I think it’s impressive, but i wouldn’t call it state of the art.
I’ve played around with Eleven Labs a bunch, and while it does a pretty good job sounding like an audiobook a lot of the time, the quality of cloned voices and the ability to convey emotions is inconsistent IME. Based on the samples, this isn’t obviously worse and might actually be better.
> Generating humanlike speech requires the model to act as though it thinks while speaking, while making use of filler words to make the speech sound extremely realistic.
This is impressive from a "generating humanlike conversation" standpoint, but its application in terms of a support call seems rather boneheaded to me.

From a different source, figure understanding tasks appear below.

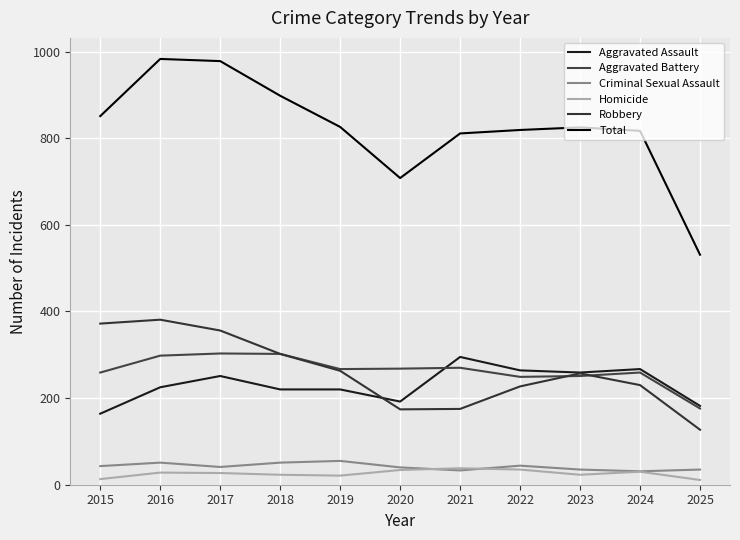

How many lines are shown in the chart?

6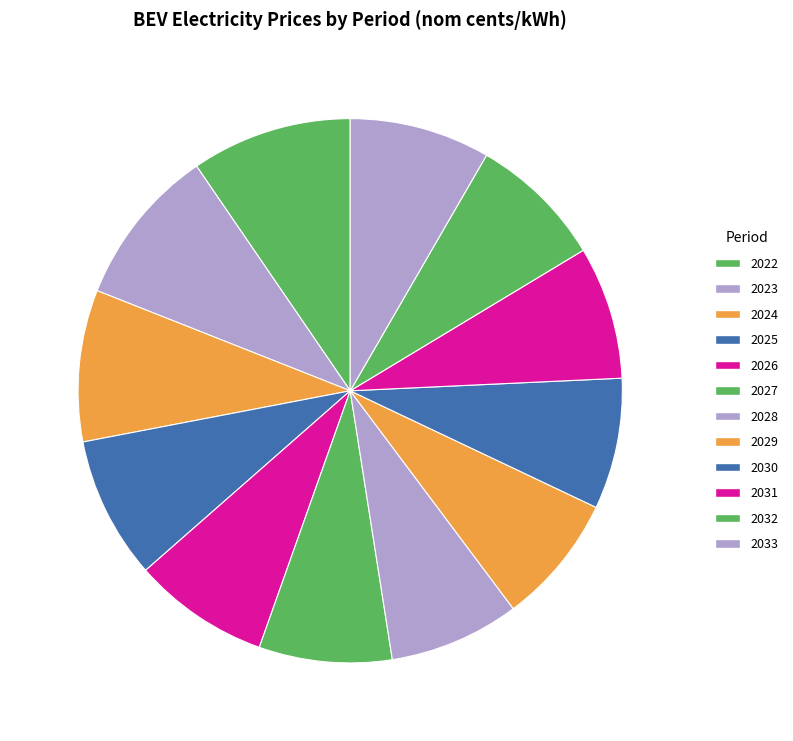

Does 2028 represent more than half of the total?

No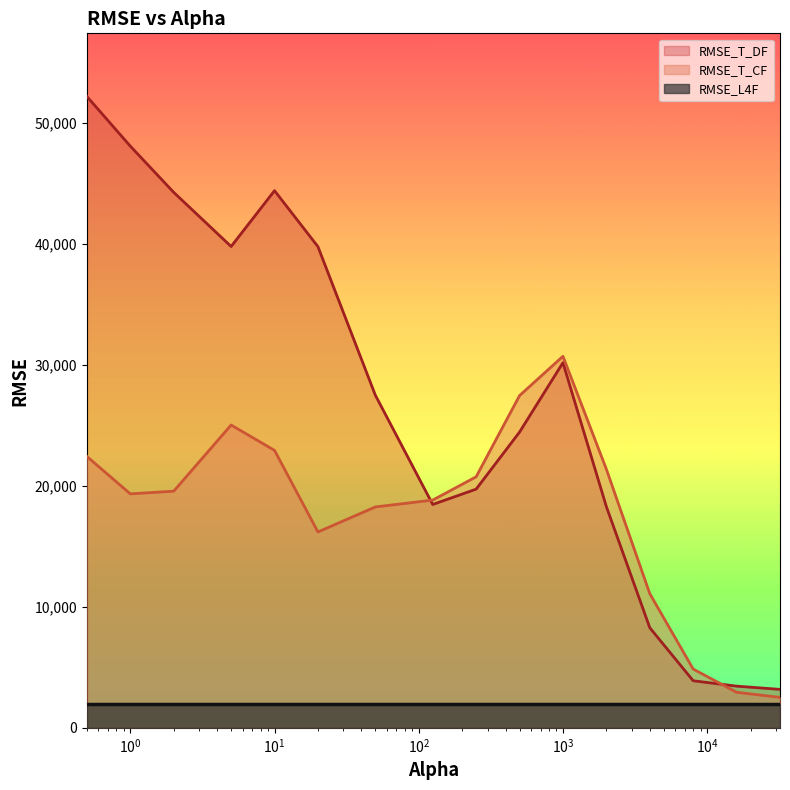

In RMSE_T_DF, how many points are higher than both neighbors (excluding endpoints)?

2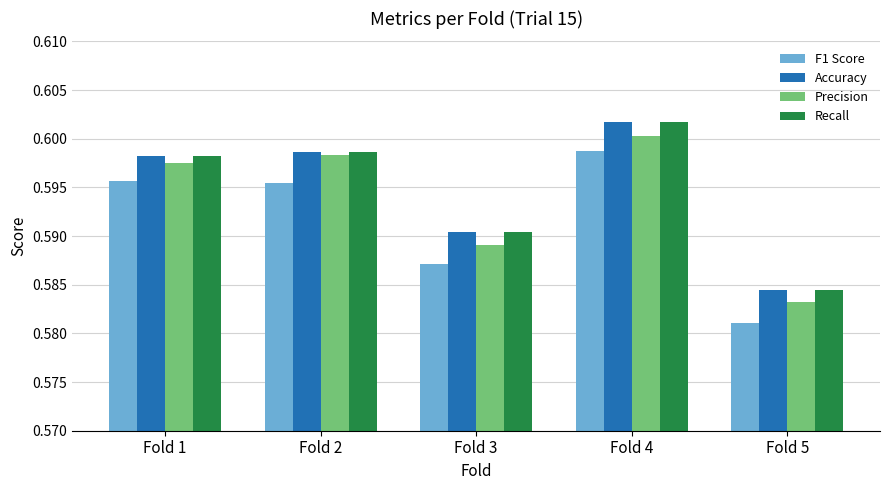

What is the sum of the Recall values at Fold 4 and Fold 5?

1.2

I accept filler words when speaking to a human because many humans need time to think. An AI generated response does not. The filler words are extra tokens that waste time and energy.
I'd feel somewhat miffed if I found out I was speaking to an AI that was intentionally wasting my time in an effort to sound more human. I only need a TTS voice to sound more human so that I can better understand what it's saying, not so that I feel convinced that I'm talking to a real human.
Why charge on a subscription basis if you're getting a limited amount of usage? If Netflix charged me $12 and limited me to 5 shows a month, I'd be outraged.
At least offer up one time payments, even if you mark it up 10-20%
Previously TortoiseTTS was associated with PlayHT in some way, although the exact connection is a bit vague [0].
From the descriptions here it sounds a lot like AudioLM / SPEAR TTS / some of Meta's recent multilingual TTS approaches, although those models are not open source, sounds like PlayHT's approach is in a similar spirit. The discussion of "mel tokens" is closer to what I would call the classic TTS pipeline in many ways... PlayHT has generally been kind of closed about what they used, would be interesting to know more.
If you are interested in some recent open to sample-from work pushing on this kind of random expressiveness (sometimes at the expense of typical "quality" in terms of TTS), Bark is pretty interesting [1]. Though the audio quality suffers a bit from how they realize sequences -> waveforms, the prosody and timing is really interesting.
I assume the key factor here is high quality, emotive audio with good data cleaning processes. Probably not even a lot of data, at least in the scale of "a lot" in speech, e.g. ASR (millions of hours) or TTS (hundreds to thousands). As opposed to some radically new architectural piece never before seen in the literature, there are lots of really nice tools for emotive and expressive TTS buried in recent years of publications.
Tacotron 2 is perfectly capable of this type of stuff as well, as shown by Dessa [2] a few years ago (this writeup is a nice intro to TTS concepts). With the limit largely being, at some point you haven't heard certain phonetic sounds before in a voice, and need to do something to get plausible outcomes for new voices.
I think it’s impressive, but i wouldn’t call it state of the art.